For anyone with ancestors who were farmers or agricultural labourers in Sussex this book makes fascinating reading, and provides a valuable insight into almost every aspect of farm life at the end of the eighteenth and beginning of the nineteenth century.
A General view of the agriculture of the county of Sussex is available on Google Books, but I have also seen a relatively recent reprint in second-hand bookshops. It was published in 1808 and written by the Rev. Arthur Young for The Board of Agriculture and Internal Improvement.
The book occasionally mentions individual farms or farmers and it is not really a how-to book, but more a general survey of virtually all aspects of farming. An idea of the topics covered can be seen from the list of chapters.
- Geographical state and circumstances
- State of property
- Mode of occupation
- Enclosing, fences, gates
- Arable land
- Grass lands
- Woods and plantations
- Live stock
- Rural economy
- Political economy
- Obstacles to improvement
- Miscellaneous observations
It is fascinating to just dig into sections at random and get an insight into farming life, and there are many unexpected and unusual descriptions such as the section below on opium, which comes under the heading of crops not commonly cultivated:
The largest quantity of this invaluable drug that was ever cured in this country, was raised in 1797 from the Earl of Egremont’s garden at Petworth; and the fact now indeed thoroughly ascertained, that all the foreign opium is highly adulterated, renders it an object of immense consequence to encourage the domestic growth. Mr. Andre is convinced, that in all his practice, he never made use of any of this drug that could be compared with this. The operation of collecting the produce, is effected by a gentle incision on the heads, as they grow, with a knife or other sharp instrument, which is frequently repeated; and the juices which exude from the wound, are scraped into an earthern vessel, dried by the sun, and preserved for use.

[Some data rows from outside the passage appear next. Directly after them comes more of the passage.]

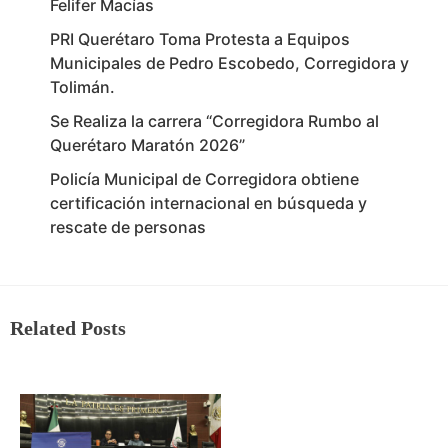
Felifer Macías
PRI Querétaro Toma Protesta a Equipos
Municipales de Pedro Escobedo, Corregidora y
Tolimán.
Se Realiza la carrera “Corregidora Rumbo al
Querétaro Maratón 2026”
Policía Municipal de Corregidora obtiene
certificación internacional en búsqueda y
rescate de personas
Related Posts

I know that farmers are have been encouraged to diversify, but I suspect this might be frowned upon slightly these days. Less controversial, but nonetheless interesting is the description of how lime was obtained for use ‘manuring’ the fields in the eastern part of the county:
As the chalk-hills extend no further than Eastbourne, in order therefore to supply the rest of the county, the chalk is shipped in sloops from Holywell pits at Beachy-head, from whence it is carried to the Bexhill, Hastings, and Rye kilns: here it is burnt into lime, where the farmers come with their teams and take it away at 6d. per bushel. In this trade 16 sloops are considerably employed from April to the month of November. Nine of these belong to Hastings, and seven to the port of Rye. The total quantity consumed at these kilns, for one year, amounts nearly to 633 sloop-loads of chalk, each containing 550 bushels, or about 350,000 bushels.
These are just two examples of the contents of this book, there is quite a large number of tables of figures, and a few illustrations, although many appear to have folded out and they have not been reproduced in the Google Books version, still it is well worth reading if you have an interest in the history of agriculture.